Purpose: To determine whether tamoxifen or anastrozole prevents gynecomastia and breast pain caused by bicalutamide (150 mg) without compromising efficacy, safety, or sexual functioning.

Patients and methods: A double-blind, placebo-controlled trial was performed in patients with localized, locally advanced, or biochemically recurrent prostate cancer. Patients (N = 114) were randomly assigned to either bicalutamide (150 mg/d) plus placebo or in combination with tamoxifen (20 mg/d) or anastrozole (1 mg/d) for 48 weeks. Gynecomastia, breast pain, prostate-specific antigen (PSA), sexual functioning, and serum levels of hormones were assessed.

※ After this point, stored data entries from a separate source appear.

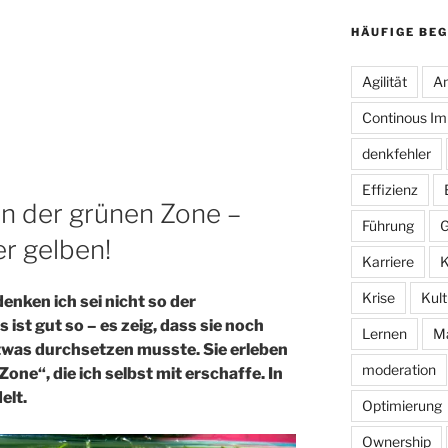
HÄUFIGE BEG
Agilität
An
Continous I
denkfehler
Effizienz
n der grünen Zone –
Führung
G
er gelben!
Karriere
K
Krise
Kult
enken ich sei nicht so der
ist gut so – es zeig, dass sie noch
Lernen
M
etwas durchsetzen musste. Sie erleben
moderation
Zone“, die ich selbst mit erschaffe. In
elt.
Optimierung
Ownership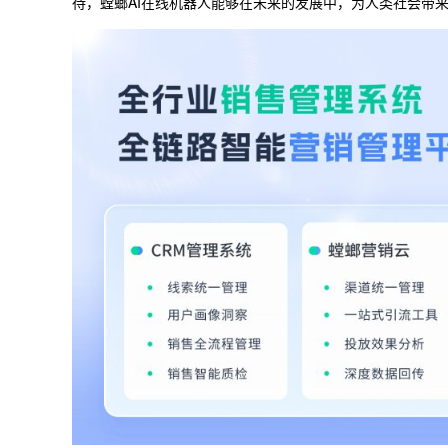
待，螳螂AI在线机器人能够在未来的发展中，为人类社会带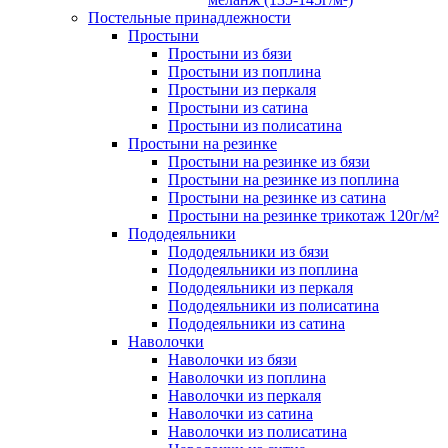
Постельные принадлежности
Простыни
Простыни из бязи
Простыни из поплина
Простыни из перкаля
Простыни из сатина
Простыни из полисатина
Простыни на резинке
Простыни на резинке из бязи
Простыни на резинке из поплина
Простыни на резинке из сатина
Простыни на резинке трикотаж 120г/м²
Пододеяльники
Пододеяльники из бязи
Пододеяльники из поплина
Пододеяльники из перкаля
Пододеяльники из полисатина
Пододеяльники из сатина
Наволочки
Наволочки из бязи
Наволочки из поплина
Наволочки из перкаля
Наволочки из сатина
Наволочки из полисатина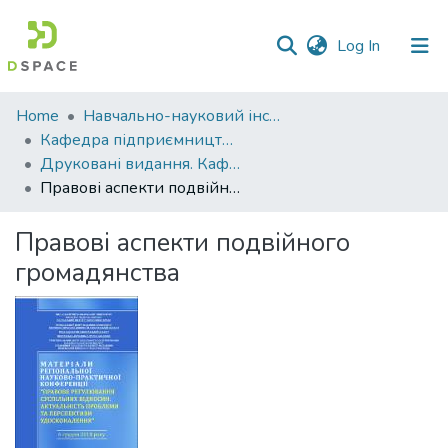
(current)
Log In
Communities
Home
Навчально-науковий інститут економіки, управління, права та інформаційних технологій
&
Кафедра підприємництва і права
Collections
Друковані видання. Кафедра підприємництва і права
Правові аспекти подвійного громадянства
All of DSpace
Правові аспекти подвійного
Statistics
громадянства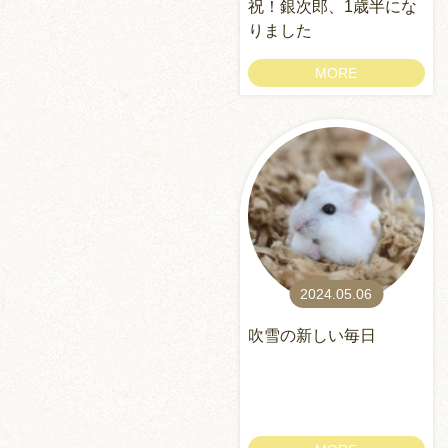
祝！銀次郎、1歳半にな
りました
MORE
2024.05.06
吹雪の新しい毎日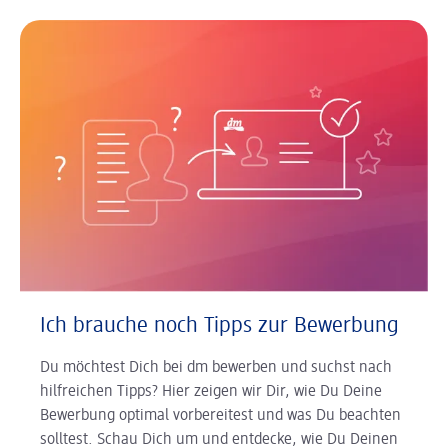
Ich brauche noch Tipps zur Bewerbung
Du möchtest Dich bei dm bewerben und suchst nach
hilfreichen Tipps? Hier zeigen wir Dir, wie Du Deine
Bewerbung optimal vorbereitest und was Du beachten
solltest. Schau Dich um und entdecke, wie Du Deinen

Results: Gynecomastia developed in 73% of patients in the bicalutamide group, 10% of patients in the bicalutamide-tamoxifen group, and 51% of patients in the bicalutamide-anastrozole group (P < .001); breast pain developed in 39%, 6%, and 27% of patients, respectively (P = .006). Baseline PSA level decreased by > or = 50% in 97%, 97%, and 83% of patients in the bicalutamide, bicalutamide-tamoxifen, and bicalutamide-anastrozole groups, respectively (P = .07); and adverse events were reported in 37%, 35%, and 69% of patients, respectively (P = .004). There were no major differences among treatments in sexual functioning parameters from baseline to month 6. Elevated testosterone levels occurred in each group; however, free testosterone levels remained unchanged in the bicalutamide-tamoxifen group because of increased sex hormone-binding globulin levels.

Conclusion: Anastrozole did not significantly reduce the incidence of bicalutamide-induced gynecomastia and breast pain. In contrast, tamoxifen was effective, without increasing adverse events, at least in the short-term follow-up. These data support the need for a larger study to determine any effect on mortality.